◆ **PROBLEM STATEMENT**:
Scan the records for the word "fondamentaux". Return each line where it is found.

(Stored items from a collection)
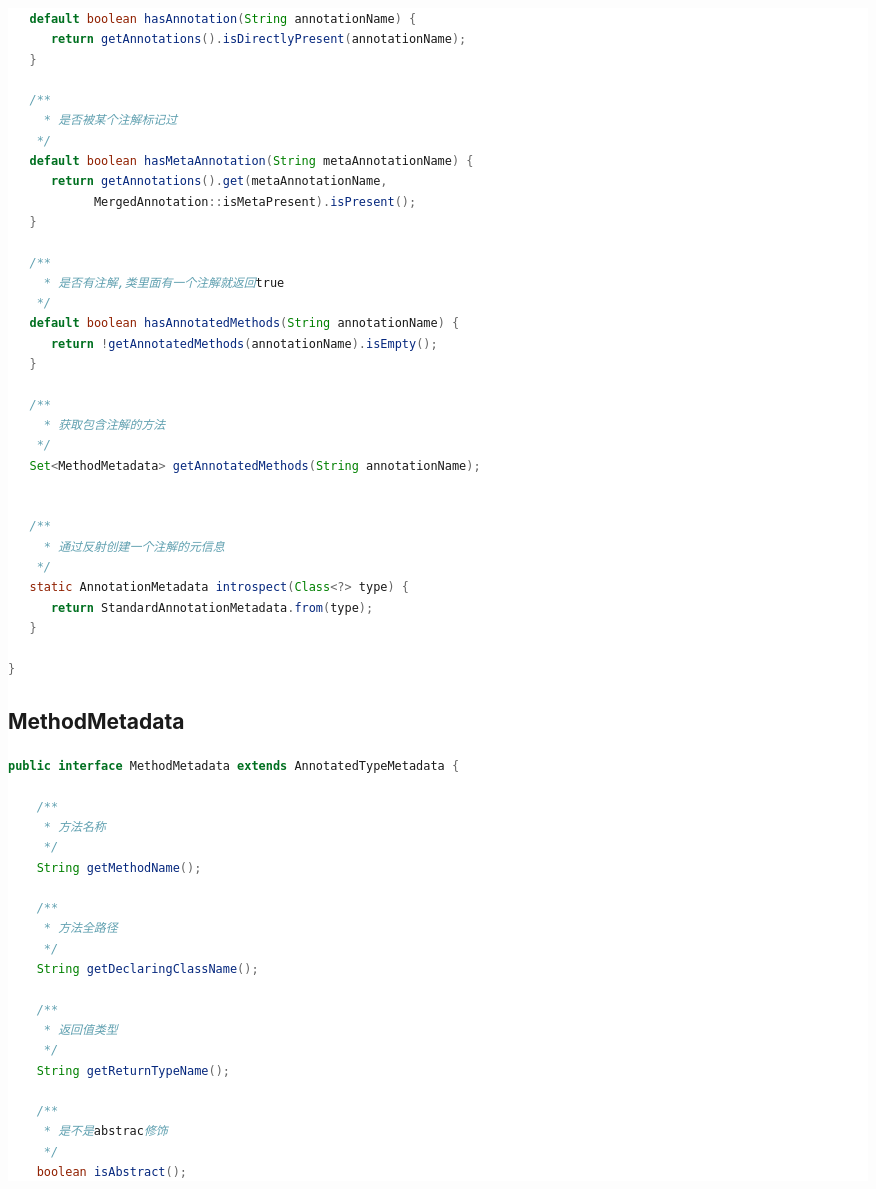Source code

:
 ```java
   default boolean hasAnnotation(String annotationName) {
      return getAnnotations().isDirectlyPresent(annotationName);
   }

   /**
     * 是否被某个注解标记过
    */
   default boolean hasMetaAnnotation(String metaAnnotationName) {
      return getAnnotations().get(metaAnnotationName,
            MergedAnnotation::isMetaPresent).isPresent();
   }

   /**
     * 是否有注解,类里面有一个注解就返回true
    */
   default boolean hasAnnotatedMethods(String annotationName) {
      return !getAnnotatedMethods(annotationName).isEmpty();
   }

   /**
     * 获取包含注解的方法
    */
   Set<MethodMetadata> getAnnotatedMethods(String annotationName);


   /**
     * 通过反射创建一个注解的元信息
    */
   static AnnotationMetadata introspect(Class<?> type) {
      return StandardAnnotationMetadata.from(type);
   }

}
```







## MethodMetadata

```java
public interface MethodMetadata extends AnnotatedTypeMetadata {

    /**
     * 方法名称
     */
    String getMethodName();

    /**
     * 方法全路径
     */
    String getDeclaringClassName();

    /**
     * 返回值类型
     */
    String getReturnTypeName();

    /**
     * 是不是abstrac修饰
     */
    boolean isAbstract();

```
==
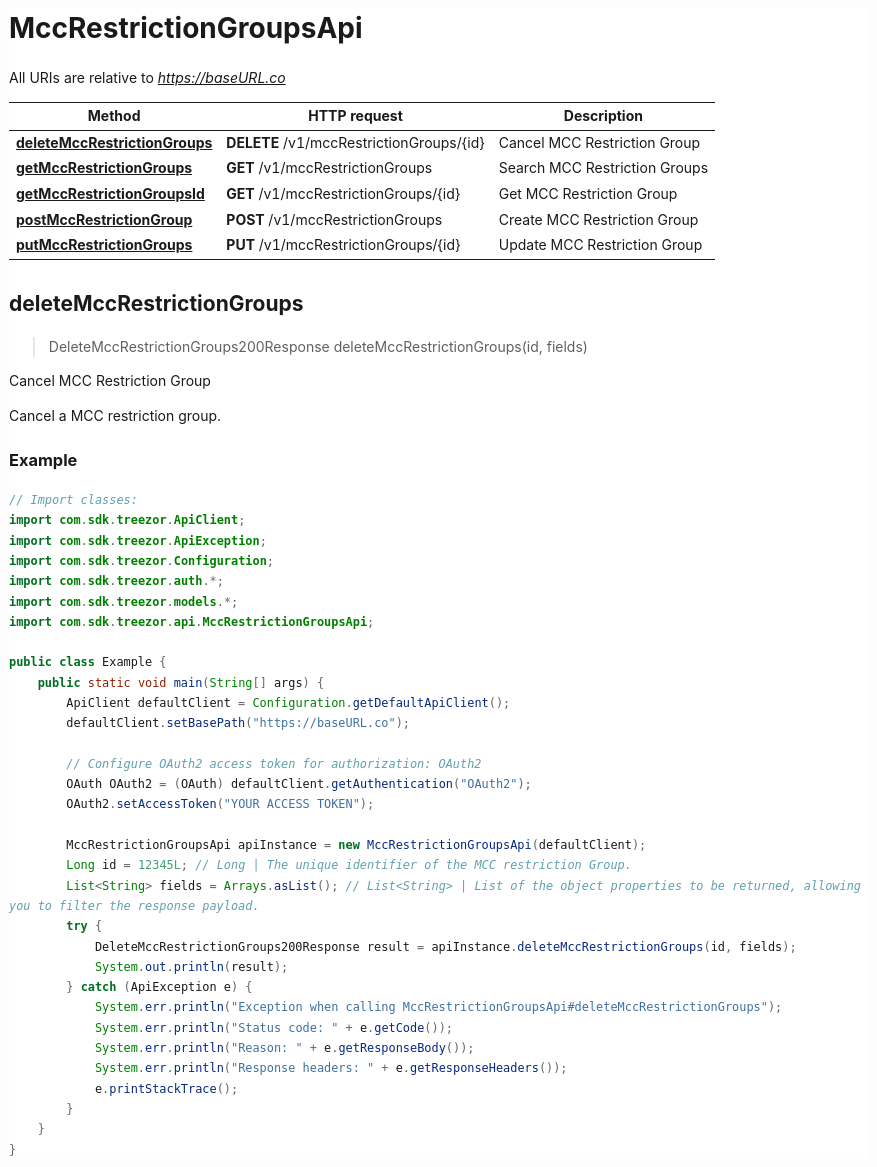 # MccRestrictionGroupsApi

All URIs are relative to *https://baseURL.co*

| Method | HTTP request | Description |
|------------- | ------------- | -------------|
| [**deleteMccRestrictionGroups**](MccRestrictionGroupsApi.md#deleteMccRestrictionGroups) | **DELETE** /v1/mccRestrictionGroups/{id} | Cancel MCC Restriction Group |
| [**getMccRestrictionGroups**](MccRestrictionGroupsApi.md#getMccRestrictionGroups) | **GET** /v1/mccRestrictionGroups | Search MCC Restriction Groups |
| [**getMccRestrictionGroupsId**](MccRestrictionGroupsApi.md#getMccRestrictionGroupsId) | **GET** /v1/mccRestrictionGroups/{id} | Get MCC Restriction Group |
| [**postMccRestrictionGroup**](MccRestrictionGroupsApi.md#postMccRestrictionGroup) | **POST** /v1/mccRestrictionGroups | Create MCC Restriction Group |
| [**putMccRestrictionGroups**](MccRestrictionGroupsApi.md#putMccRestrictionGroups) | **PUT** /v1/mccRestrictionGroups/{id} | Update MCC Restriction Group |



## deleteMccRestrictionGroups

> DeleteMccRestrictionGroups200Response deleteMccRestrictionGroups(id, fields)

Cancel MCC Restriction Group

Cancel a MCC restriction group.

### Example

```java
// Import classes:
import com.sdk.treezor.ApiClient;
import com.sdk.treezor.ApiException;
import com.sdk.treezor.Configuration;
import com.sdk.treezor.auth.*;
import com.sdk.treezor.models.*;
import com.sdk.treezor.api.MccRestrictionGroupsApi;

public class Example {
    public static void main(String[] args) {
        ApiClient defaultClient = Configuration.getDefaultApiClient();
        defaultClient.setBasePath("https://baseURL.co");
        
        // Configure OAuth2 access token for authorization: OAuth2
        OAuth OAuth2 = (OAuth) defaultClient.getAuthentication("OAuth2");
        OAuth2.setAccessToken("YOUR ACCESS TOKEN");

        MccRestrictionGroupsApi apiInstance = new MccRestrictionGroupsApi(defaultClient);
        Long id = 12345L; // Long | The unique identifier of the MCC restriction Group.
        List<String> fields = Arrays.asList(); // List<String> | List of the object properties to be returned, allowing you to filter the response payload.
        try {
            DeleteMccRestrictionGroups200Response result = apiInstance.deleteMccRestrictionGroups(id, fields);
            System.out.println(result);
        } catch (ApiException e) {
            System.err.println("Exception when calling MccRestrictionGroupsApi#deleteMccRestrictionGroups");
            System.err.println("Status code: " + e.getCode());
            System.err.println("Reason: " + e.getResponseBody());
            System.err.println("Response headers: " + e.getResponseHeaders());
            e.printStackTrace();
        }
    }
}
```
* * *
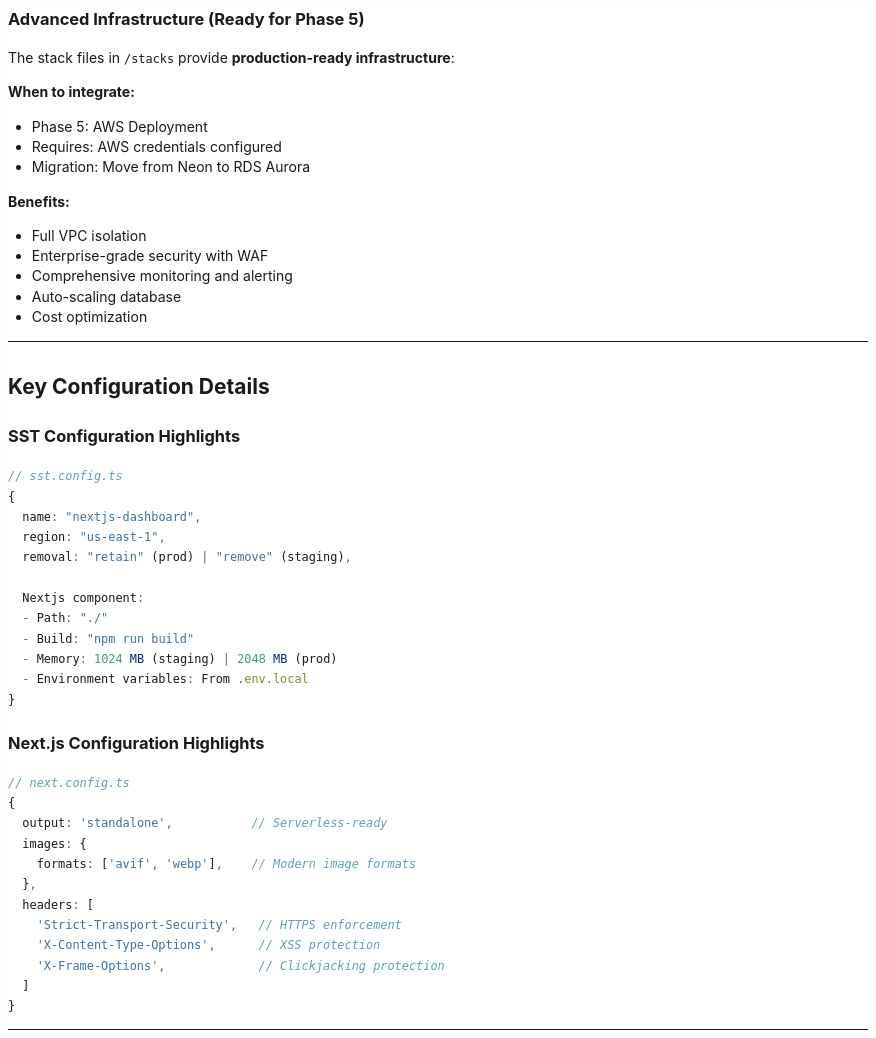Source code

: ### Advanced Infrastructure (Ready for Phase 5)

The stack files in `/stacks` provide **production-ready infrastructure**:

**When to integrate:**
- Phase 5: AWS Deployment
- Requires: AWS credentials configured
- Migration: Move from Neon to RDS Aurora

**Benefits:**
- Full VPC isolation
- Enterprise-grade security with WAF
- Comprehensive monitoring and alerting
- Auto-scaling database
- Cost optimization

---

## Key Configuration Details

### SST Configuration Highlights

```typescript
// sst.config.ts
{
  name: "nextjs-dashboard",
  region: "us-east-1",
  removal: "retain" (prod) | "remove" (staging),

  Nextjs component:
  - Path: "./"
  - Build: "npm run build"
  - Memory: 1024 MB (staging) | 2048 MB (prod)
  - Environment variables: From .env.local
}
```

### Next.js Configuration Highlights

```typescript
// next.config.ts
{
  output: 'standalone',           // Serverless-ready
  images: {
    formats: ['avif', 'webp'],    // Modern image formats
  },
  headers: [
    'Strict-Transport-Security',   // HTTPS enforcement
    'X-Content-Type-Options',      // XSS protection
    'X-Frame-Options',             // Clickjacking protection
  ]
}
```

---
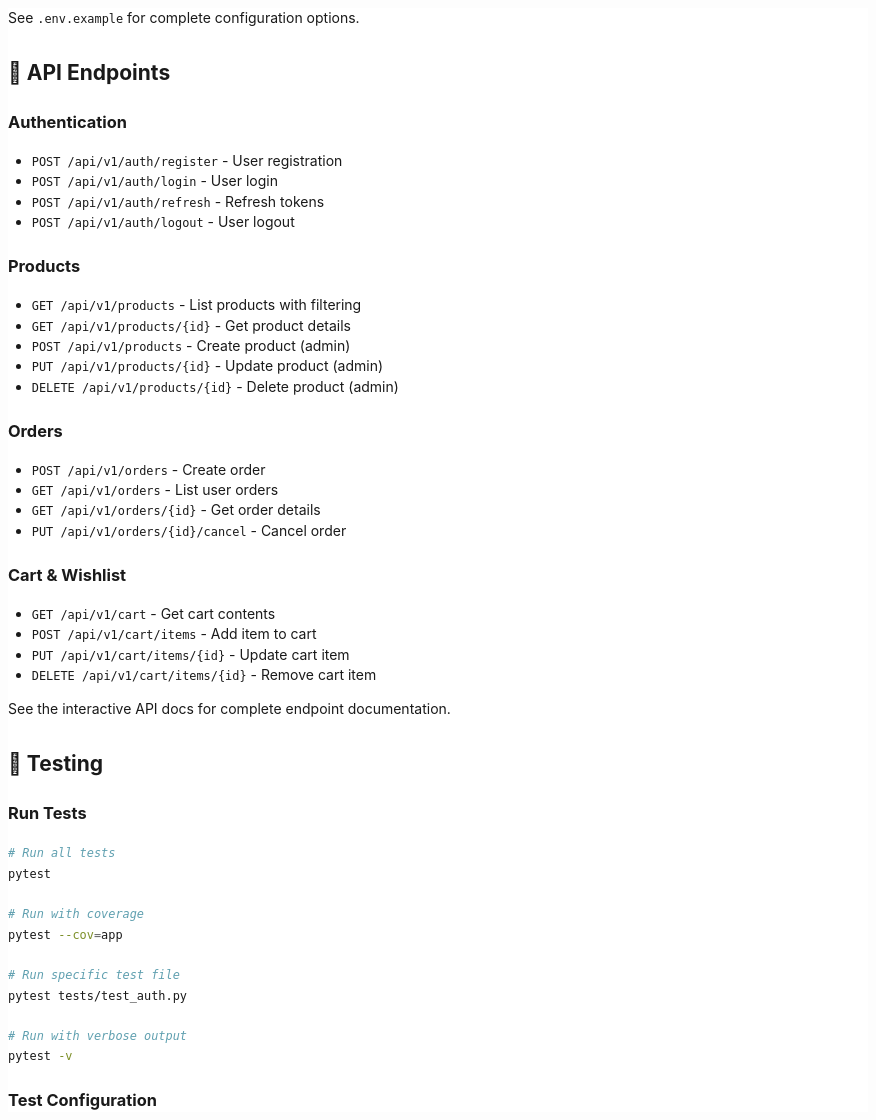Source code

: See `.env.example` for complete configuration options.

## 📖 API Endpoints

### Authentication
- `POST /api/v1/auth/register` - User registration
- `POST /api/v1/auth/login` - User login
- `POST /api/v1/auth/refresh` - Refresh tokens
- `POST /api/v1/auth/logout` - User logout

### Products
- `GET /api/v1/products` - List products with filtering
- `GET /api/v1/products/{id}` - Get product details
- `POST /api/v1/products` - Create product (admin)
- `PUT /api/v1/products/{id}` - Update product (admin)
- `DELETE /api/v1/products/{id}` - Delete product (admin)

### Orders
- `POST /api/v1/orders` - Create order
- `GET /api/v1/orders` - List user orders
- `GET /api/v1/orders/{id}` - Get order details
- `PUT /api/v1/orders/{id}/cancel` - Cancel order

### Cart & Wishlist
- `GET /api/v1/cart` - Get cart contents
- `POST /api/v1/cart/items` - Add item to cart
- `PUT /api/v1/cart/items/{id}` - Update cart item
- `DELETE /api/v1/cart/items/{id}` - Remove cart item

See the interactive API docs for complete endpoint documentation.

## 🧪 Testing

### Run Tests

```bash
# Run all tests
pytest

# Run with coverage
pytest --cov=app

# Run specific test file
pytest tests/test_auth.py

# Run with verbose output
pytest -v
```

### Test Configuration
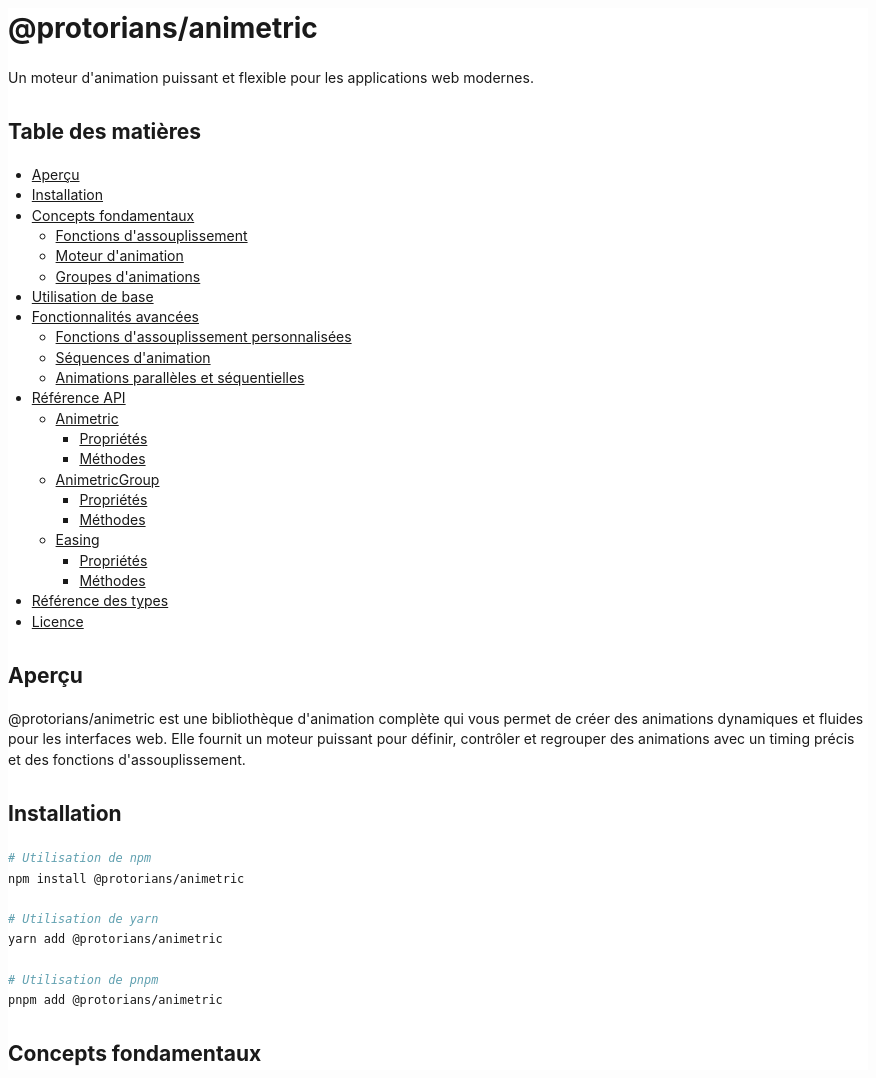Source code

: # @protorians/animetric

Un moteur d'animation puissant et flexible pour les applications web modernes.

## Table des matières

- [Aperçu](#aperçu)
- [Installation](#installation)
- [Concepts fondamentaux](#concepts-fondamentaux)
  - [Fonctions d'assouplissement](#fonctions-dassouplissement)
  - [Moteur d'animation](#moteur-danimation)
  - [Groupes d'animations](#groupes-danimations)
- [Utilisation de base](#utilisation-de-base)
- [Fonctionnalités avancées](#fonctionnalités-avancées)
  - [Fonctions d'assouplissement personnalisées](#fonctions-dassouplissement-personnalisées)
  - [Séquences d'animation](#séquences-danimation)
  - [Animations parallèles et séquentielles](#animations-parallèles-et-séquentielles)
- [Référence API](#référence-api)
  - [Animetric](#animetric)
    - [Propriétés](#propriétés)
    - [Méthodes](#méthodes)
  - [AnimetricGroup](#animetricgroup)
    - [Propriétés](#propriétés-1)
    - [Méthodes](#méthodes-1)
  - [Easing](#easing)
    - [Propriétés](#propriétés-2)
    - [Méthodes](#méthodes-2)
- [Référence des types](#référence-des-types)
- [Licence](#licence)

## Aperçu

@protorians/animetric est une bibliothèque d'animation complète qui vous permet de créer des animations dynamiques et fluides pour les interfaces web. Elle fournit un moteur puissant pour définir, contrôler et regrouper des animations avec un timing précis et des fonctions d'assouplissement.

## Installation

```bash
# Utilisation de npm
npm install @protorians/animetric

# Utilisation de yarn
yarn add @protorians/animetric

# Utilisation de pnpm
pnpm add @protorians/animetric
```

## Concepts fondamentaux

◆ **EXERCISE ANSWER**:
- [Concepts fondamentaux](#concepts-fondamentaux)
## Concepts fondamentaux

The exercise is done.